### Dataset records
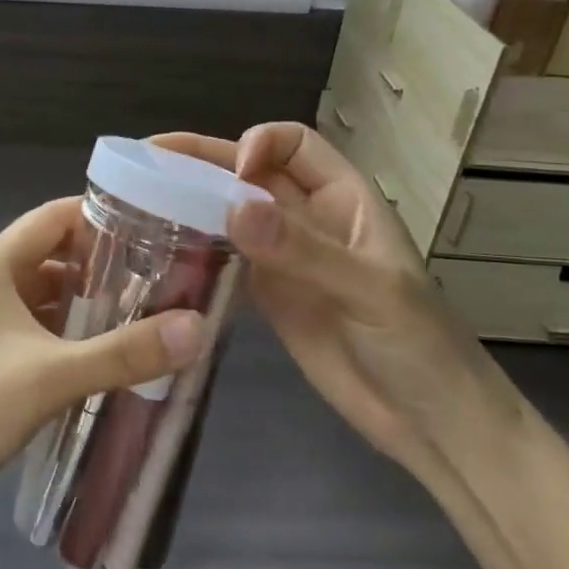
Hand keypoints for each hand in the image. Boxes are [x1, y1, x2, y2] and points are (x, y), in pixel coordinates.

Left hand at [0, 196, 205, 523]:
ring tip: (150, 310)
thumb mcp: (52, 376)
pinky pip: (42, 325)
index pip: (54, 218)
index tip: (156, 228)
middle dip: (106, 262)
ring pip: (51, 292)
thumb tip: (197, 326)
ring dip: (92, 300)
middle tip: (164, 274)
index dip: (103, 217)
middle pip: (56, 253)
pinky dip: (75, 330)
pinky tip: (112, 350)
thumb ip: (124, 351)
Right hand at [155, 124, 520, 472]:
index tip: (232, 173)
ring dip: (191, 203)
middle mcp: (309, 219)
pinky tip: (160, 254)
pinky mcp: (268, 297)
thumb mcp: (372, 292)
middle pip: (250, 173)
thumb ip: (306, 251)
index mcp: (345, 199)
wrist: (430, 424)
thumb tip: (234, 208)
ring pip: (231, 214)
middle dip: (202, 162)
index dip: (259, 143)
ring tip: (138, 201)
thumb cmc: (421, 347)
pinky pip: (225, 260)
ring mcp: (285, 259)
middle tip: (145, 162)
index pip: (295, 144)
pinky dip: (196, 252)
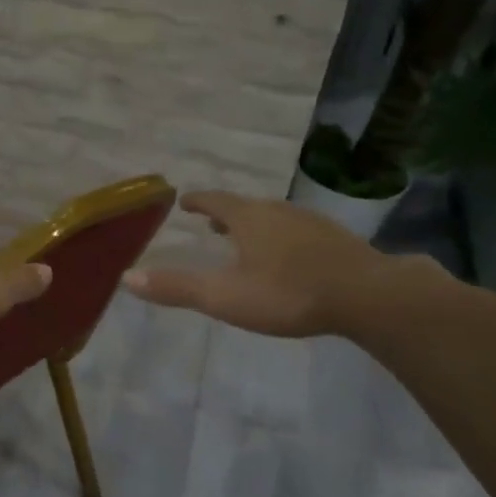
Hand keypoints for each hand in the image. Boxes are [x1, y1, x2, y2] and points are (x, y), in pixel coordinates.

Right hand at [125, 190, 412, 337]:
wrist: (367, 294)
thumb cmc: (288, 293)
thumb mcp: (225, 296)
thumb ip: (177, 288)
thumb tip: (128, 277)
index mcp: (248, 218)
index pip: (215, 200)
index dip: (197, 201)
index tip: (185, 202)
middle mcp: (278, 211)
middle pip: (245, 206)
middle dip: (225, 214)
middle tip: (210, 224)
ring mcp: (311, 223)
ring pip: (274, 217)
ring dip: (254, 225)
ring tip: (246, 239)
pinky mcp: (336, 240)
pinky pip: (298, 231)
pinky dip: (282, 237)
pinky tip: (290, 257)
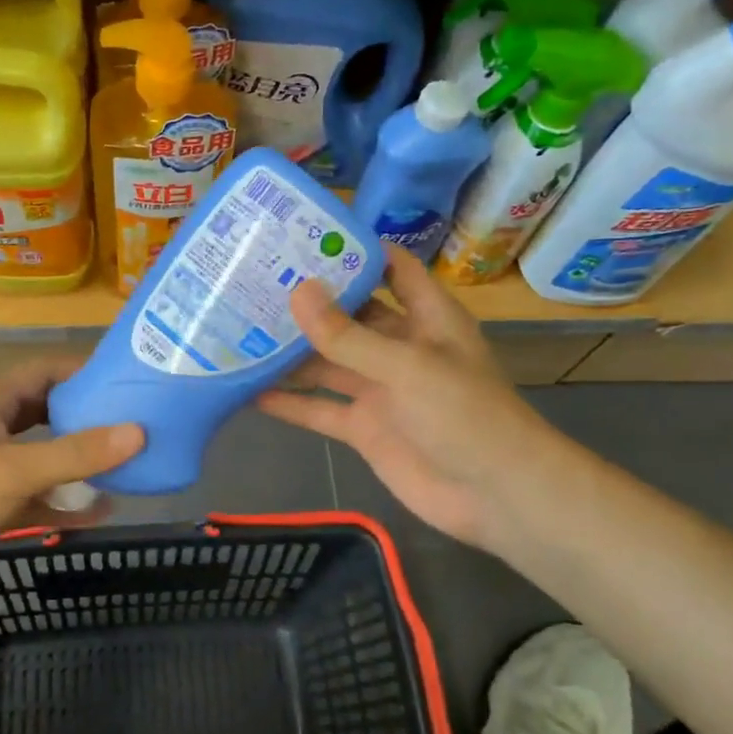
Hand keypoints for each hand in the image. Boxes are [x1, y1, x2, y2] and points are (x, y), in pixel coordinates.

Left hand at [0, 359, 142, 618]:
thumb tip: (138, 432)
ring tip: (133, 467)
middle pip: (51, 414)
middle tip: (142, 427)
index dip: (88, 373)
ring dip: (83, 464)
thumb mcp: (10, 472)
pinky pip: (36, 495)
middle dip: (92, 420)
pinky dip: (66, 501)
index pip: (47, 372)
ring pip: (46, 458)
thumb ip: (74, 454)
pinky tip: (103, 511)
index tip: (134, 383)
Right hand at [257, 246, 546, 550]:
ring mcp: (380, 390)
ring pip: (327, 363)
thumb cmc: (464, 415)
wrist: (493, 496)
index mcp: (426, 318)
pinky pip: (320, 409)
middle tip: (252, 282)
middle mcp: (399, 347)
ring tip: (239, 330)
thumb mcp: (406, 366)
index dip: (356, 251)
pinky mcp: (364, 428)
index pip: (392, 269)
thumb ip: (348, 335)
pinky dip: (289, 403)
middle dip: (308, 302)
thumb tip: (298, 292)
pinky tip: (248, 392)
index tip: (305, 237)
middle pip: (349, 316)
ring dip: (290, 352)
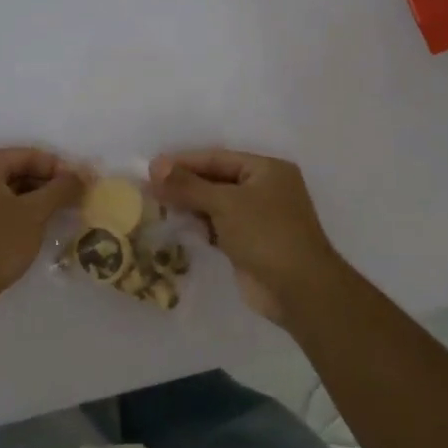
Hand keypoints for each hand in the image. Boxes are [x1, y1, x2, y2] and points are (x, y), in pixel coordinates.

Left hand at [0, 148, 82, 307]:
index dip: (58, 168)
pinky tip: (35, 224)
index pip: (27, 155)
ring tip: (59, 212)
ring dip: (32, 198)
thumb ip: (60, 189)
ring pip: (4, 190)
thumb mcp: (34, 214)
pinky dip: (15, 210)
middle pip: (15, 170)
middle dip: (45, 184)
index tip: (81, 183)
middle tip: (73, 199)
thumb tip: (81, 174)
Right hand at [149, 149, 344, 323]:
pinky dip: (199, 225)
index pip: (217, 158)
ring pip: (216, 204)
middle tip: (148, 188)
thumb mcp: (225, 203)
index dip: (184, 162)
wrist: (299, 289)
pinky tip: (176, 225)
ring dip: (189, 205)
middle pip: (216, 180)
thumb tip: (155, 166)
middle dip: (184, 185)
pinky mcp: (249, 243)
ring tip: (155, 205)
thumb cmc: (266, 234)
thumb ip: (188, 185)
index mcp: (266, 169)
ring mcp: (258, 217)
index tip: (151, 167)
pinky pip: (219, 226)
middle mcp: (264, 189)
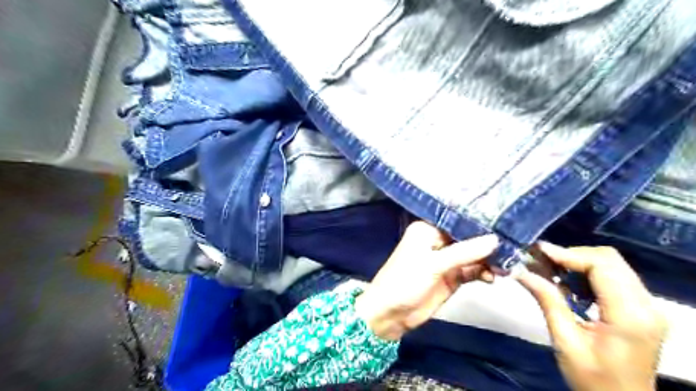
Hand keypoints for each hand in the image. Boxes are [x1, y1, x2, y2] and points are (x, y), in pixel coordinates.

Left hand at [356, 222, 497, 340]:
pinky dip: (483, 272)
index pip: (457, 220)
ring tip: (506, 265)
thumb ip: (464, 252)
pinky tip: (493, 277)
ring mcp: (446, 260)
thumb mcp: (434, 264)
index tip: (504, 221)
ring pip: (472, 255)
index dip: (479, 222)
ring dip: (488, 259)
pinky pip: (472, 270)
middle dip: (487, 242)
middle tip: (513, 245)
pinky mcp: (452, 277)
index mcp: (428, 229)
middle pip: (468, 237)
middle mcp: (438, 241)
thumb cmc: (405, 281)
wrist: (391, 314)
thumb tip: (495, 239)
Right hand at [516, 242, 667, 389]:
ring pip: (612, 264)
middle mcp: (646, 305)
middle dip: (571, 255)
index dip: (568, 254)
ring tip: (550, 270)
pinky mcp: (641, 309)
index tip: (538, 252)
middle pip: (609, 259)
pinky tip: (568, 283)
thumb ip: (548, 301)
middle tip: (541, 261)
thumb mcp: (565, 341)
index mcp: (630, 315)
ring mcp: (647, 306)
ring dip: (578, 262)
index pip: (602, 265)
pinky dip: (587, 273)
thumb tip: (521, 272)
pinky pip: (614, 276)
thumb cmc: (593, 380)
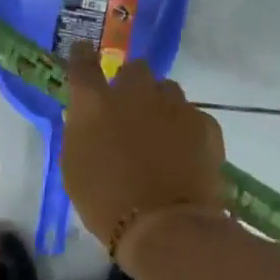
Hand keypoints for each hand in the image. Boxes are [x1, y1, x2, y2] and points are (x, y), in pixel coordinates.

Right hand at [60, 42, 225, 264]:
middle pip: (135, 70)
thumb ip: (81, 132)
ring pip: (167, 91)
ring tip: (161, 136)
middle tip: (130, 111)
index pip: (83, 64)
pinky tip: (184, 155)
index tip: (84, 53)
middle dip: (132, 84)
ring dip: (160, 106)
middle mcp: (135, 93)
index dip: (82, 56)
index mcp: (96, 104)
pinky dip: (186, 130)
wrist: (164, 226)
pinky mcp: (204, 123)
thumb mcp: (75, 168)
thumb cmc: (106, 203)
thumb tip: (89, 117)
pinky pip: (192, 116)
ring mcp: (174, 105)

### The task
If an entry contains a picture, leave it out and repeat the rest exactly.

### Solved exercise
Hand keypoints for each hand in the image. Boxes are [x1, y1, x2, y2] and points are (x, y), in pixel coordinates.

Left hand at [0, 196, 205, 523]:
ring tip: (150, 310)
thumb mcp: (52, 376)
pinky pip: (42, 325)
index pip: (54, 218)
index tip: (156, 228)
middle dip: (106, 262)
ring pip: (51, 292)
thumb tip: (197, 326)
ring dip: (92, 300)
middle tip: (164, 274)
index dip: (103, 217)
middle pip: (56, 253)
pinky dip: (75, 330)
pinky tip: (112, 350)
thumb ip: (124, 351)
Right hand at [155, 124, 520, 472]:
index tip: (232, 173)
ring dip: (191, 203)
middle mcp: (309, 219)
pinky tip: (160, 254)
pinky mcp: (268, 297)
thumb mcp: (372, 292)
middle pip: (250, 173)
thumb ip: (306, 251)
index mcp: (345, 199)
wrist: (430, 424)
thumb tip: (234, 208)
ring pip: (231, 214)
middle dip: (202, 162)
index dip: (259, 143)
ring tip: (138, 201)
thumb cmc: (421, 347)
pinky pip: (225, 260)
ring mcp: (285, 259)
middle tip: (145, 162)
index pip: (295, 144)
pinky dip: (196, 252)
Hand keypoints for each hand in the image. Boxes are [x1, y1, x2, y2] and points are (x, y), in pixel coordinates.

Right hand at [125, 190, 412, 337]:
wrist: (367, 294)
thumb cmc: (288, 293)
thumb mcp: (225, 296)
thumb ip: (177, 288)
thumb tip: (128, 277)
index mcp: (248, 218)
index pip: (215, 200)
index dip: (197, 201)
index tip: (185, 202)
middle mcp: (278, 211)
middle pip: (245, 206)
middle dip: (225, 214)
middle tip: (210, 224)
ring mcp: (311, 223)
ring pip: (274, 217)
ring dip: (254, 225)
ring tip: (246, 239)
pinky mcp: (336, 240)
pinky pip: (298, 231)
pinky dip: (282, 237)
pinky tip: (290, 257)
Hand keypoints for each hand in the image. Boxes are [x1, y1, x2, y2] and points are (x, y), in pixel coordinates.

Left hand at [0, 359, 142, 618]:
thumb tip: (138, 432)
ring tip: (133, 467)
middle pip: (51, 414)
middle tip: (142, 427)
index dip: (88, 373)
ring dip: (83, 464)
thumb mcp: (10, 472)
pinky pip: (36, 495)
middle dip: (92, 420)
pinky dip: (66, 501)
index pip: (47, 372)
ring pip: (46, 458)
thumb ip: (74, 454)
pinky tip: (103, 511)
index tip: (134, 383)
Right hand at [257, 246, 546, 550]:
ring mcp: (380, 390)
ring pip: (327, 363)
thumb cmc: (464, 415)
wrist: (493, 496)
index mcp: (426, 318)
pinky pip: (320, 409)
middle tip: (252, 282)
middle mcp: (399, 347)
ring tip: (239, 330)
thumb mcp: (406, 366)
index dip: (356, 251)
pinky mcp: (364, 428)
index pip: (392, 269)
thumb ip: (348, 335)
pinky dip: (289, 403)
middle dip: (308, 302)
thumb tip: (298, 292)
pinky tip: (248, 392)
index tip: (305, 237)
middle pip: (349, 316)
ring dip: (290, 352)
Hand keypoints for each hand in the image. Boxes are [x1, y1, x2, y2] and points are (x, y), in pixel coordinates.

Left hand at [0, 148, 82, 307]:
index dip: (58, 168)
pinky tip: (35, 224)
index pip: (27, 155)
ring tip: (59, 212)
ring dip: (32, 198)
thumb ip: (60, 189)
ring pip: (4, 190)
thumb mcp: (34, 214)
pinky dip: (15, 210)
middle pip: (15, 170)
middle dip: (45, 184)
index tip: (81, 183)
middle tip: (73, 199)
thumb tip: (81, 174)
Right hand at [149, 149, 344, 323]:
pinky dip: (199, 225)
index pip: (217, 158)
ring pip: (216, 204)
middle tip: (148, 188)
thumb mcp: (225, 203)
index dip: (184, 162)
wrist: (299, 289)
pinky tip: (176, 225)
ring dip: (189, 205)
middle pip: (216, 180)
thumb tip: (155, 166)
middle dip: (184, 185)
pinky mcp: (249, 243)
ring tip: (155, 205)
thumb cmc: (266, 234)
thumb ip: (188, 185)
index mcp: (266, 169)
ring mcp: (258, 217)
index tip: (151, 167)
pinky pip: (219, 226)
middle mcp: (264, 189)
Hand keypoints for each hand in the image. Boxes are [x1, y1, x2, y2] and points are (x, y), in pixel coordinates.

Left hand at [356, 222, 497, 340]:
pinky dip: (483, 272)
index pip: (457, 220)
ring tip: (506, 265)
thumb ip: (464, 252)
pinky tip: (493, 277)
ring mcp: (446, 260)
thumb mcp: (434, 264)
index tip: (504, 221)
ring pip: (472, 255)
index dip: (479, 222)
ring dip: (488, 259)
pinky pip: (472, 270)
middle dip: (487, 242)
middle tip: (513, 245)
pinky mcp: (452, 277)
index mcp: (428, 229)
middle pip: (468, 237)
middle mcp: (438, 241)
thumb cmc: (405, 281)
wrist: (391, 314)
thumb tip: (495, 239)
Right hand at [516, 242, 667, 389]:
ring pip: (612, 264)
middle mcp: (646, 305)
middle dip: (571, 255)
index dip: (568, 254)
ring tip: (550, 270)
pinky mcp: (641, 309)
index tip: (538, 252)
middle pip: (609, 259)
pinky tip: (568, 283)
thumb ip: (548, 301)
middle tip: (541, 261)
thumb mcp: (565, 341)
index mcp: (630, 315)
ring mcp: (647, 306)
ring dip: (578, 262)
index pip: (602, 265)
pinky dip: (587, 273)
thumb tip: (521, 272)
pinky pip: (614, 276)
thumb cmc: (593, 380)
Hand keypoints for each hand in the image. Boxes are [x1, y1, x2, y2] and points are (x, y), in pixel coordinates.

Right hand at [60, 42, 225, 264]:
middle pip: (135, 70)
thumb ip: (81, 132)
ring pip: (167, 91)
ring tip: (161, 136)
middle tip: (130, 111)
index pip: (83, 64)
pinky tip: (184, 155)
index tip: (84, 53)
middle dip: (132, 84)
ring dip: (160, 106)
middle mcp: (135, 93)
index dip: (82, 56)
index mcp: (96, 104)
pinky dip: (186, 130)
wrist: (164, 226)
pinky mcp: (204, 123)
thumb mcp: (75, 168)
thumb cmc: (106, 203)
thumb tip: (89, 117)
pinky pip: (192, 116)
ring mcp: (174, 105)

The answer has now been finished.